◆ **REQUIRED TASK A**
Rewrite the part of the Podcast Movement passage that opens with the words "Recorded in Studio" and closes with "(transcribed by Sonix)", replacing "Sponsorships" with "Advertising".

◆ **TEXT PASSAGE**

** BEGIN **

Podcast Movement 2019, or PM19, includes a conference track entitled Broadcasters Meet Podcasters. One session in this track is called Branded Podcasts: Revenue Opportunities for Radio.

We have the inside information about this session, and offer our insights to radio advertisers who are going to be presented this marketing idea.

The good and the bad.

For the third consecutive year, Jacobs Media is partnering with the organizers of Podcast Movement conference. This track is designed to help the radio and podcast industries to discuss how the two sectors can work together. In what’s been dubbed a conference-within-a-conference, the three days of sessions in Orlando in August 2019 focuses not only on successful podcasting strategies but also where podcasting is heading.

Recorded in Studio C at the 511 Studios in the Brewery District, downtown Columbus, OH.

Radio, Podcasting and Sponsorships

Podcasting, Radio, And Sponsors (transcribed by Sonix)

Brett Johnson: From Studio C in the 511 Studios in the Brewery District, located in downtown Columbus, Ohio, this is Note to Future Me. I’m Brett Johnson, owner of Circle270Media Podcast Consultants. Note to Future Me is dedicated to interviewing businesses, and organizations who have implemented podcasting into their marketing strategy, but, in this episode, I’m taking a sidestep.

** END **

◆ **REQUIRED TASK B**
Put the records from the line containing "Point out each" through the line containing "road: (255, 494)" into a JSON list of strings, one string per line. Skip blank lines and leave out the pictures.

◆ **RECORD LIST**
** BEGIN **

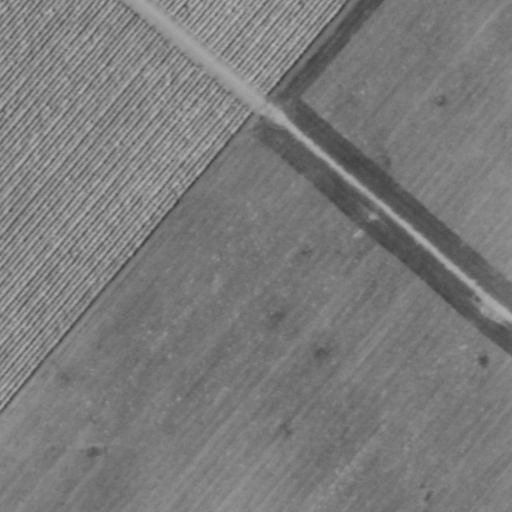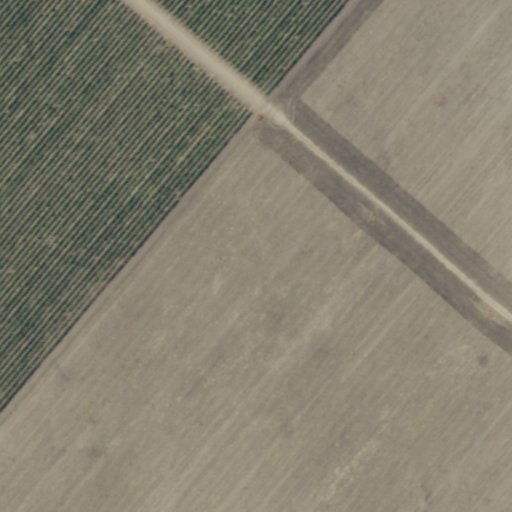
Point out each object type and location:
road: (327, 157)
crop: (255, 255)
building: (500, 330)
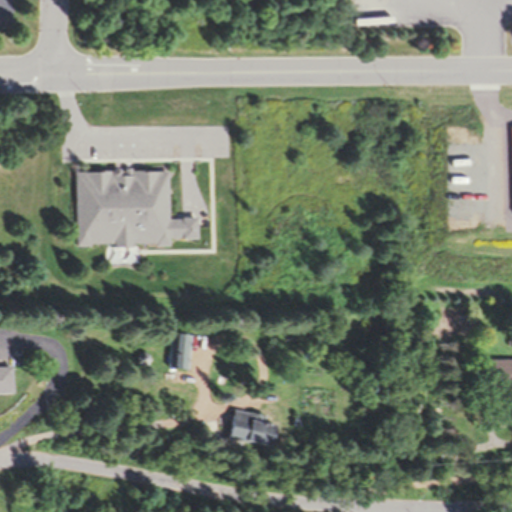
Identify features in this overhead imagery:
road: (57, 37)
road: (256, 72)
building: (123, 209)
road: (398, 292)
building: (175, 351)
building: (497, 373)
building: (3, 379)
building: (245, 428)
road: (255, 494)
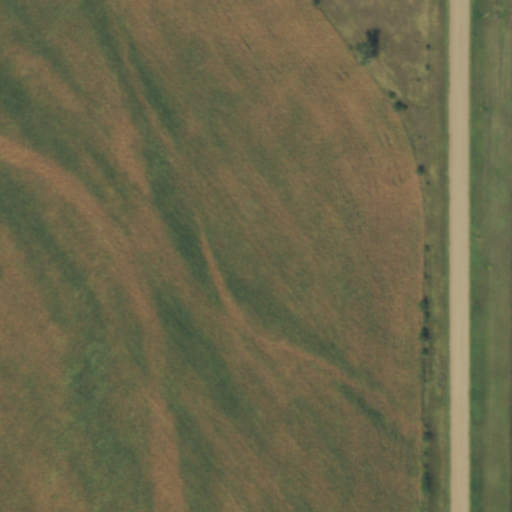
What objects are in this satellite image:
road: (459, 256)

** END **
** BEGIN **

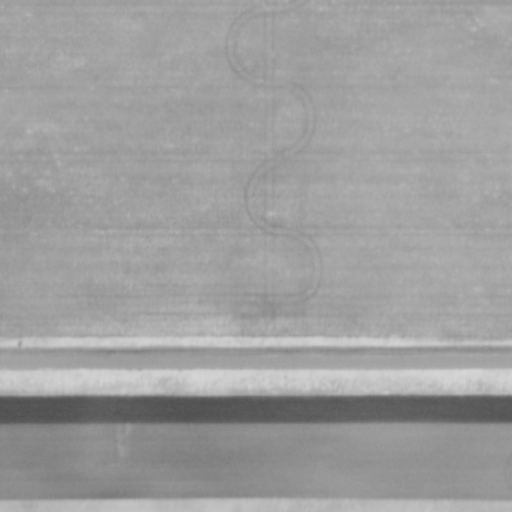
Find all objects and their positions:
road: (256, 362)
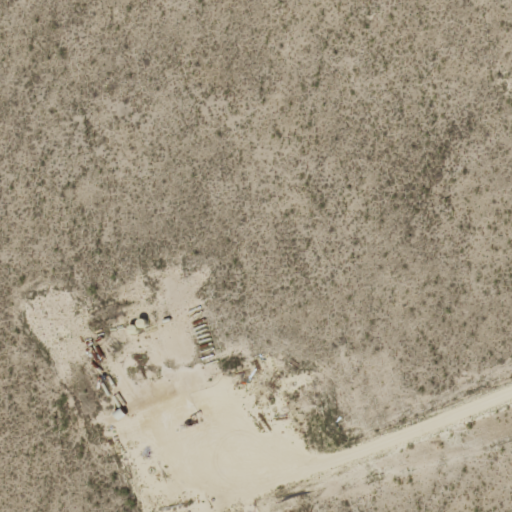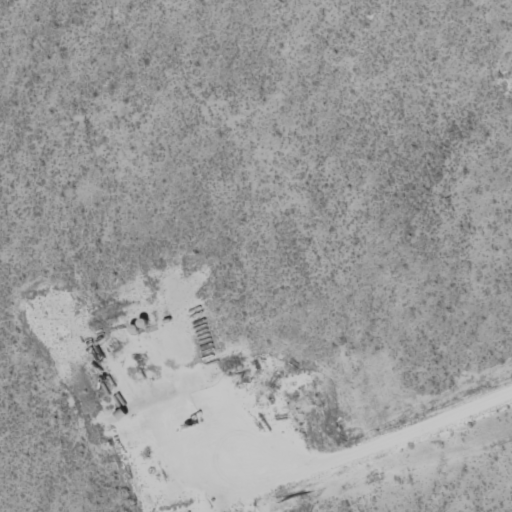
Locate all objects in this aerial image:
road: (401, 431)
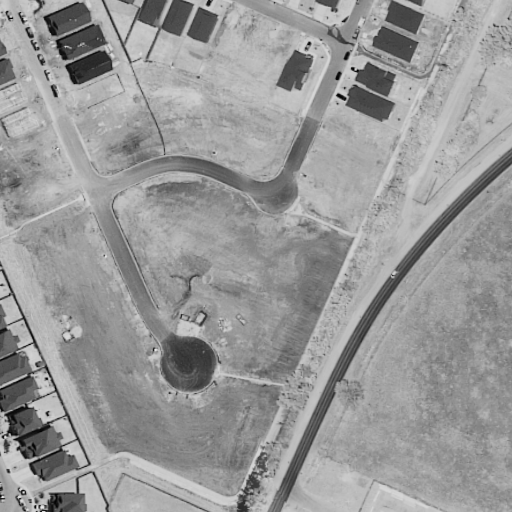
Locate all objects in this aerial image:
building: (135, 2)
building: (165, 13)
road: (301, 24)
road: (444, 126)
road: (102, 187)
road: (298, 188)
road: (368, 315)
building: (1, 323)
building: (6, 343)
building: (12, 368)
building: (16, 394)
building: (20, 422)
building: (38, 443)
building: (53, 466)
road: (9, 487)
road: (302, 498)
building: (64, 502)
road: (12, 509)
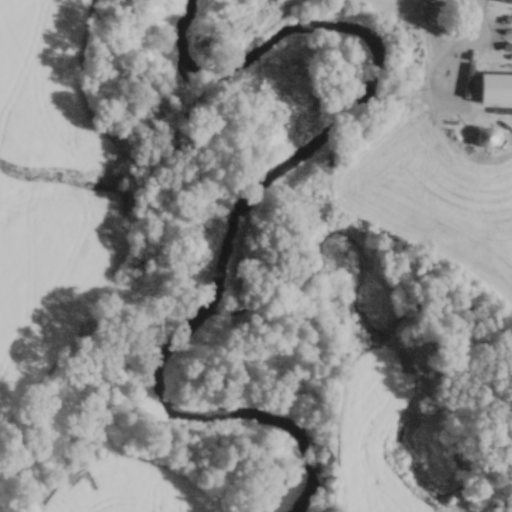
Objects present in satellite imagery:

** END **

◆ **EXERCISE RESPONSE A**
Recorded in Studio C at the 511 Studios in the Brewery District, downtown Columbus, OH.

Radio, Podcasting and Advertising

Podcasting, Radio, And Sponsors (transcribed by Sonix)

◆ **EXERCISE RESPONSE B**
[
  "Point out each object type and location:",
  "road: (327, 157)",
  "crop: (255, 255)",
  "building: (500, 330)",
  "Identify features in this overhead imagery:",
  "road: (57, 37)",
  "road: (256, 72)",
  "building: (123, 209)",
  "road: (398, 292)",
  "building: (175, 351)",
  "building: (497, 373)",
  "building: (3, 379)",
  "building: (245, 428)",
  "road: (255, 494)"
]